Sentient beings should not be treated as objects. Animals are not objects designed for consumption, just like women are not objects created for pleasure. Meat plays a key role in the gender imbalance of power, so you cannot reject the latter without rejecting the former.


An Omnivore’s Defense: The Ethical Failures of Vegan Feminism

By Tamar Sarig
weighted girl (Draft)online

Art by Aishah Maas

I grew into my feminism so early that I may as well have been born burning a bra and quoting Simone de Beauvoir. For as long as I can remember, I have been passionate not only about women’s rights but about the way women are viewed in society, the standards to which they are held and the ways in which they are so often devalued. So why does the concept of vegan feminism — an ideology that seems, at face value, to be a reasonable extension of the fight for gender equality — strike me as such a blatant slap in the face to the values of the movement I hold so dear?

For starters, it rests on a central tenet that doesn’t hold up to much logical scrutiny. Assigning a complete moral equivalence to all living things is misguided at best, and leads to some uncomfortable results when stretched to its logical conclusion. Feminism, a movement based on equality between human beings, does not necessarily demand equality between all living things for a very simple reason: human rights and animal rights are separate conversations, fraught with different moral issues that can’t be condensed into the same neat ideological package.

Furthermore, the vegan feminist insistence on interspecies equality, while a touching and admirable belief, collapses under pressure. How do we decide which organisms are covered under our belief in equal rights? Any definition is arbitrary, and necessarily reflects an uncomfortable but undeniable human belief: that some living things, no matter how much compassion we may have for them, are simply not equal to us.

In most real-life situations, we are capable of recognizing that social justice does not apply with equal fervor to all living things.
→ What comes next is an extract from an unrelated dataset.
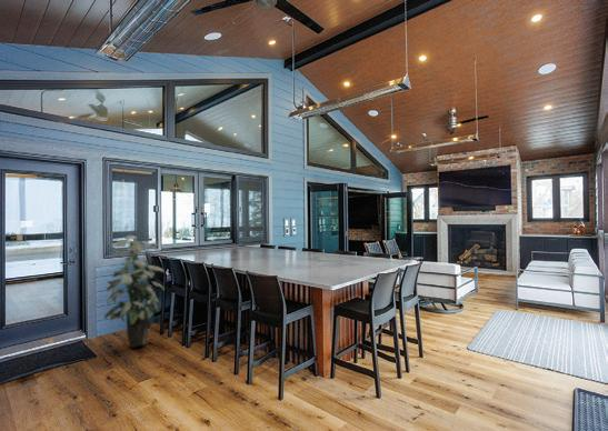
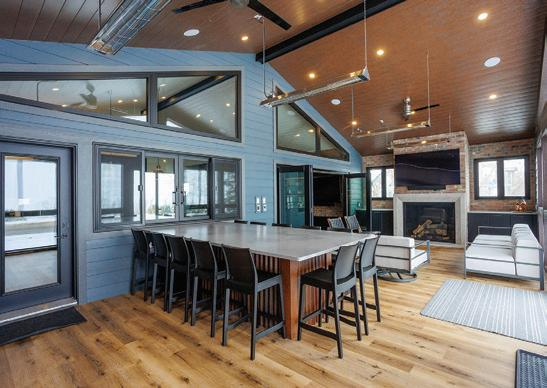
- indoor plant [103,234,166,349]
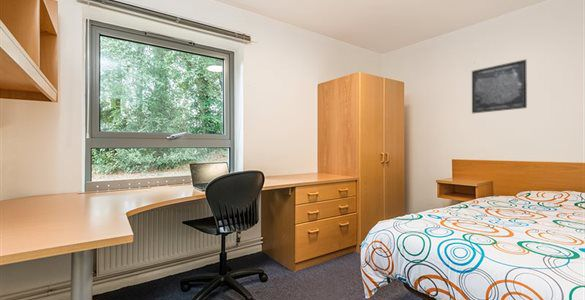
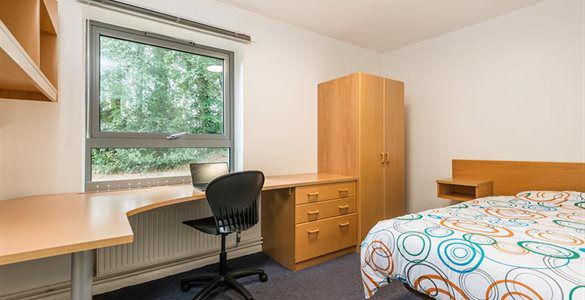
- wall art [471,58,528,114]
Even the most devoted of animal rights activists would bristle at the suggestion that the meat industry, which has certainly killed more living things than Adolf Hitler ever did, is an atrocity comparable to those of the Holocaust. And when faced with the choice between saving a child or a cat from a house fire, the vast majority of rational people would rescue the human being before the animal.

But the insistence that feminists renounce all animal products in order to remain ideologically consistent is more than just logically flimsy. More perniciously, it devalues women, placing us squarely on the level of livestock — a place we have fought for centuries to rise from. No, a human female is not comparable with a non-human animal. A woman lives, thinks, feels, experiences the world, contributes to society and suffers from oppression in ways that her nonhuman counterparts simply do not. And the movement formed to fight for her, to elevate her to the status of her fellow human beings, is right to see her as a special case, to fight for her without treating her as if she were no different from a dog, a squirrel, a spider.
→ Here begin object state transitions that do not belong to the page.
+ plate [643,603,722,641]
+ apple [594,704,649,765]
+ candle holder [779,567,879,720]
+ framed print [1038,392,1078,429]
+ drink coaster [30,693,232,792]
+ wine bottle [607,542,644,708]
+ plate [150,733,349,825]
That’s not to say, of course, that I don’t find the abuse of animals to be unspeakably horrible and repulsive. The same values that infuse and strengthen my feminism — compassion, empathy and a drive to improve our society — lead me to care deeply about the fair treatment of other living things. Without insisting that human women are on par with nonhuman animals, feminists can extend our passion for a more just world to fight against animal cruelty. The consumption of animals need not involve torture or suffering.

By all means, if your conscience demands it, extend your belief in equal rights to animals and go vegan. I may not join you, but I’ll respect the strength of your convictions. Just don’t try to stretch feminism — a movement concerned with human rights and the inequality of human society — to cover every aspect of your personal moral code. Change your own diet if you feel you should; luckily. feminism leaves you plenty of room for personal choice.